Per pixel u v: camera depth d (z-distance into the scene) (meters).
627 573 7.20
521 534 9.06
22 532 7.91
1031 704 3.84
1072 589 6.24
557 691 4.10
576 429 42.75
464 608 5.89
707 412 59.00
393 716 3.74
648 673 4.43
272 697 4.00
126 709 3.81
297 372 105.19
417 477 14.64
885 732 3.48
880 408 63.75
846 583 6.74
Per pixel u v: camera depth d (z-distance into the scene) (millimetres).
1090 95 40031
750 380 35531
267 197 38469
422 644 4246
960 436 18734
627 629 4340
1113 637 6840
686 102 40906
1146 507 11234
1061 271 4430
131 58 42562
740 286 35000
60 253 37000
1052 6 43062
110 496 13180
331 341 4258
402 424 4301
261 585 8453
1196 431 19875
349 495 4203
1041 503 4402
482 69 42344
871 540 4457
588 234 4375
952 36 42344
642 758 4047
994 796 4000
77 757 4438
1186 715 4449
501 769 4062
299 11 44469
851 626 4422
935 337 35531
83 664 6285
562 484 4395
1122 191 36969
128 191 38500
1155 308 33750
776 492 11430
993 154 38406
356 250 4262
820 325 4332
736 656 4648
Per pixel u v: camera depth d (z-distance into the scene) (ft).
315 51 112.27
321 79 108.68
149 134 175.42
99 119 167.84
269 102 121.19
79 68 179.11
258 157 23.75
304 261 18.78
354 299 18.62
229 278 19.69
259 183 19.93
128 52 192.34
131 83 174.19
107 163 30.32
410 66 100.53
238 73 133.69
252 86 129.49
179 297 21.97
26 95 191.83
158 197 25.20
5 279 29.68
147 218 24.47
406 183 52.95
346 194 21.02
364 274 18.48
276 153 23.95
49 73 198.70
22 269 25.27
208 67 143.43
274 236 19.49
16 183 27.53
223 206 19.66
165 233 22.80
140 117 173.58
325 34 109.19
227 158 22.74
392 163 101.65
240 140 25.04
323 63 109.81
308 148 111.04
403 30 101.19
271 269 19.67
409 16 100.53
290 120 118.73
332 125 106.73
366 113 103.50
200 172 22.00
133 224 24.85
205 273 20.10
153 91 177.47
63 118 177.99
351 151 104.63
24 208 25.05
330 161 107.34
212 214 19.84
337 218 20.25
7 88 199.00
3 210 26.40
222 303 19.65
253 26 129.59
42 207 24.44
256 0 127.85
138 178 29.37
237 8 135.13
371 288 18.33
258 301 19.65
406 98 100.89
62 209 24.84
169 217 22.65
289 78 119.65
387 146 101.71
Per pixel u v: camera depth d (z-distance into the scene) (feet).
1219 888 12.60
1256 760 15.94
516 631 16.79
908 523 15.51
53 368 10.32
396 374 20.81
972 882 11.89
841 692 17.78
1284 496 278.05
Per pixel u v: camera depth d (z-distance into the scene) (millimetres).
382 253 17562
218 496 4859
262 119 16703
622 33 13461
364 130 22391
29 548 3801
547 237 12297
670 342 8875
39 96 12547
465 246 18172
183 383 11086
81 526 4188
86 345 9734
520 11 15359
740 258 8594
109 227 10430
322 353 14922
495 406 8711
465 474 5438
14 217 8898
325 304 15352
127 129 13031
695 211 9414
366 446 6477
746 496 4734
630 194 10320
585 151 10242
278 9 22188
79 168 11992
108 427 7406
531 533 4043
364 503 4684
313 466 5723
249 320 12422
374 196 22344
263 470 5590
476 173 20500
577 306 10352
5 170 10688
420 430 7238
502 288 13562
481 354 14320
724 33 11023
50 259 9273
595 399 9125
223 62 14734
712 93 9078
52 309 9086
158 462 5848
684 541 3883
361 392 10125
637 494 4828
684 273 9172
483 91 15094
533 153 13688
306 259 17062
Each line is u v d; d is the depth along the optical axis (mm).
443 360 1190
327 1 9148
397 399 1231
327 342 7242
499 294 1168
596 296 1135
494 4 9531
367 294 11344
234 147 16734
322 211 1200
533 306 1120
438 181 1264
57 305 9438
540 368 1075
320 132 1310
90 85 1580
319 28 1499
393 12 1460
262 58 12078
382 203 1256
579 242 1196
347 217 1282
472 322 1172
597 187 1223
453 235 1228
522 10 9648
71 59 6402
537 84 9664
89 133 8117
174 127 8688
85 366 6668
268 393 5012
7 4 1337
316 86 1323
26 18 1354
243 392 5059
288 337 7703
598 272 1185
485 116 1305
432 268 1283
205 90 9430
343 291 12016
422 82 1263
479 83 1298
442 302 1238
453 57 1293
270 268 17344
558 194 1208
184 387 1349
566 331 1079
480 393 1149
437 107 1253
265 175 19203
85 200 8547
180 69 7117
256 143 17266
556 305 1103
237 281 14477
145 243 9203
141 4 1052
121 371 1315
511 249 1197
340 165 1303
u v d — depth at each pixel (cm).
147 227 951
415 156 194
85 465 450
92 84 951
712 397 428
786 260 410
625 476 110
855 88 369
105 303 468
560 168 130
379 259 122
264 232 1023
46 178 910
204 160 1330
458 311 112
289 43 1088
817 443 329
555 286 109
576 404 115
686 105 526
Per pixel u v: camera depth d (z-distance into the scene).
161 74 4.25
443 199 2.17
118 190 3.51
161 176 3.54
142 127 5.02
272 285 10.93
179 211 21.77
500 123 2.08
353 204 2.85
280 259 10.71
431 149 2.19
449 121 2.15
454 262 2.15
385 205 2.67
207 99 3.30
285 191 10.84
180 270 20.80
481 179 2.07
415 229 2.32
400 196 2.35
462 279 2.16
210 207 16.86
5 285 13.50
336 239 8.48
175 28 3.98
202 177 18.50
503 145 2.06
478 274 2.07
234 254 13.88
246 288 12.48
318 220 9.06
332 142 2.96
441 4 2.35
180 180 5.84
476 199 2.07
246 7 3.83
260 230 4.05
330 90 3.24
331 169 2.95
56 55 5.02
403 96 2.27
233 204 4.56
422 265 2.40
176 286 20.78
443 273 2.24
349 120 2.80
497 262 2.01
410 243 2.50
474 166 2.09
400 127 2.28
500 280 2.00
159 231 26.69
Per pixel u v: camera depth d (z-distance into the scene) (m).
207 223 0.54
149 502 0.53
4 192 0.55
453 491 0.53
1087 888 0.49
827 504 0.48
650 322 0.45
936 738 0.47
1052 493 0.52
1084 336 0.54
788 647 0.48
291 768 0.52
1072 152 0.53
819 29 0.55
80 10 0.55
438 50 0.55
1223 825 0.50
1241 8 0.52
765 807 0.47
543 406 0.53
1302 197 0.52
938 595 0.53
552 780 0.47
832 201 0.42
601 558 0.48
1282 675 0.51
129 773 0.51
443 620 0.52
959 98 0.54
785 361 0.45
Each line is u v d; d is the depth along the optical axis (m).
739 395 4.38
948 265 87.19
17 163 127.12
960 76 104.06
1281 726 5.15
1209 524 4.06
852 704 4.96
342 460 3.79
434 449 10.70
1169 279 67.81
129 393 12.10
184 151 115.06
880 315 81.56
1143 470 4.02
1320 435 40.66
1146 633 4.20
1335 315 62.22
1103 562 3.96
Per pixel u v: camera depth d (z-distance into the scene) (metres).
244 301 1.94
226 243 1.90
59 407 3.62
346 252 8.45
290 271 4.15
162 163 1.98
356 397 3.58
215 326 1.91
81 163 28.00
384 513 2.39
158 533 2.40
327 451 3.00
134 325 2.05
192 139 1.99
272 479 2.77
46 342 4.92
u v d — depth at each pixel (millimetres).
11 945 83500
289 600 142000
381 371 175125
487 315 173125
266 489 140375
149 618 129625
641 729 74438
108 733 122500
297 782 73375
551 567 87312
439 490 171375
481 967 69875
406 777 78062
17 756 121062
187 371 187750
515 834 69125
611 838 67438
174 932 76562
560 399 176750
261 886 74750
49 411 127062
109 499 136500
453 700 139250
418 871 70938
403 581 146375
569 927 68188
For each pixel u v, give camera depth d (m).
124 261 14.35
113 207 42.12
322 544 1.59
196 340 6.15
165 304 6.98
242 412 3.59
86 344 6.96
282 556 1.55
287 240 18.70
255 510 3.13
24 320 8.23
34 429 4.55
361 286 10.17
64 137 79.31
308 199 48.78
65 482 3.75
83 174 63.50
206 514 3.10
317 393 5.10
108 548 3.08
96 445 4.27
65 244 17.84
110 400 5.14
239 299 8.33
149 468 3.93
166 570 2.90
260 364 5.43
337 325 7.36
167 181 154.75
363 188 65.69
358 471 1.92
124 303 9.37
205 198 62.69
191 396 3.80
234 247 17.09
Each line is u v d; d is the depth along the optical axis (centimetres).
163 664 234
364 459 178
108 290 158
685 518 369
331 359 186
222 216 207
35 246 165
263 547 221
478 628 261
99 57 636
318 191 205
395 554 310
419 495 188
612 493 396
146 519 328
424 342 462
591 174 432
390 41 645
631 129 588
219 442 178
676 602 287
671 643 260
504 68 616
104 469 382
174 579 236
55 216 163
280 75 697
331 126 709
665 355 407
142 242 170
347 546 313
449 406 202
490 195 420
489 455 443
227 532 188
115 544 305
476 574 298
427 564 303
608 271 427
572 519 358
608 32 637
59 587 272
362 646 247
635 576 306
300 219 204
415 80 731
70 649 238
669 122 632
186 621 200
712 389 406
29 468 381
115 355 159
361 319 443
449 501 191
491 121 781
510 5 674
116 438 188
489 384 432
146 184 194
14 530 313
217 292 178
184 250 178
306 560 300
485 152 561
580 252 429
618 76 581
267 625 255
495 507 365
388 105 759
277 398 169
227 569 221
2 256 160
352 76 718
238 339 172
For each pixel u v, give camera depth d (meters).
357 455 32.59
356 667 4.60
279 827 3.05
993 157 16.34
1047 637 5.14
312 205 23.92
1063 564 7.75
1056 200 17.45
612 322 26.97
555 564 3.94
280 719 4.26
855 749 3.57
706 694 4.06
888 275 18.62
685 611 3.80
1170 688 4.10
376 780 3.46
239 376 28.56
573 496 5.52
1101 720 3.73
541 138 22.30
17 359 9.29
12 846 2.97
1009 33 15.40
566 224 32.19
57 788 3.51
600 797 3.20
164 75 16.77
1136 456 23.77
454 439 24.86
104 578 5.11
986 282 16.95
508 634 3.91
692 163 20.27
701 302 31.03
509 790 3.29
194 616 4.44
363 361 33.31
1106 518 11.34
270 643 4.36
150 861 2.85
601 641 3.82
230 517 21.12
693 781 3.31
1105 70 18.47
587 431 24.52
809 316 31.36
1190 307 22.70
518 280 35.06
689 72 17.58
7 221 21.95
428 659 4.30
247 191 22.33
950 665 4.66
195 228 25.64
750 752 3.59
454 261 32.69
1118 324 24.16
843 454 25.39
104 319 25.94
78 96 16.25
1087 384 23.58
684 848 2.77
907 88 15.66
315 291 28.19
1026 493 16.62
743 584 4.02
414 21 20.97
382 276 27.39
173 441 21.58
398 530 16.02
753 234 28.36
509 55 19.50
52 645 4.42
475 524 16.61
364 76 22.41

(YOUR INSTRUCTIONS): Output, from the data above, the lines from the line with "272 479 2.77" to the line with "706 694 4.06" exactly as they stand, both ends included and nothing else.

(TASK SOLUTION):
272 479 2.77
46 342 4.92
u v d — depth at each pixel (millimetres).
11 945 83500
289 600 142000
381 371 175125
487 315 173125
266 489 140375
149 618 129625
641 729 74438
108 733 122500
297 782 73375
551 567 87312
439 490 171375
481 967 69875
406 777 78062
17 756 121062
187 371 187750
515 834 69125
611 838 67438
174 932 76562
560 399 176750
261 886 74750
49 411 127062
109 499 136500
453 700 139250
418 871 70938
403 581 146375
569 927 68188
For each pixel u v, give camera depth d (m).
124 261 14.35
113 207 42.12
322 544 1.59
196 340 6.15
165 304 6.98
242 412 3.59
86 344 6.96
282 556 1.55
287 240 18.70
255 510 3.13
24 320 8.23
34 429 4.55
361 286 10.17
64 137 79.31
308 199 48.78
65 482 3.75
83 174 63.50
206 514 3.10
317 393 5.10
108 548 3.08
96 445 4.27
65 244 17.84
110 400 5.14
239 299 8.33
149 468 3.93
166 570 2.90
260 364 5.43
337 325 7.36
167 181 154.75
363 188 65.69
358 471 1.92
124 303 9.37
205 198 62.69
191 396 3.80
234 247 17.09
Each line is u v d; d is the depth along the optical axis (centimetres).
163 664 234
364 459 178
108 290 158
685 518 369
331 359 186
222 216 207
35 246 165
263 547 221
478 628 261
99 57 636
318 191 205
395 554 310
419 495 188
612 493 396
146 519 328
424 342 462
591 174 432
390 41 645
631 129 588
219 442 178
676 602 287
671 643 260
504 68 616
104 469 382
174 579 236
55 216 163
280 75 697
331 126 709
665 355 407
142 242 170
347 546 313
449 406 202
490 195 420
489 455 443
227 532 188
115 544 305
476 574 298
427 564 303
608 271 427
572 519 358
608 32 637
59 587 272
362 646 247
635 576 306
300 219 204
415 80 731
70 649 238
669 122 632
186 621 200
712 389 406
29 468 381
115 355 159
361 319 443
449 501 191
491 121 781
510 5 674
116 438 188
489 384 432
146 184 194
14 530 313
217 292 178
184 250 178
306 560 300
485 152 561
580 252 429
618 76 581
267 625 255
495 507 365
388 105 759
277 398 169
227 569 221
2 256 160
352 76 718
238 339 172
For each pixel u v, give camera depth d (meters).
357 455 32.59
356 667 4.60
279 827 3.05
993 157 16.34
1047 637 5.14
312 205 23.92
1063 564 7.75
1056 200 17.45
612 322 26.97
555 564 3.94
280 719 4.26
855 749 3.57
706 694 4.06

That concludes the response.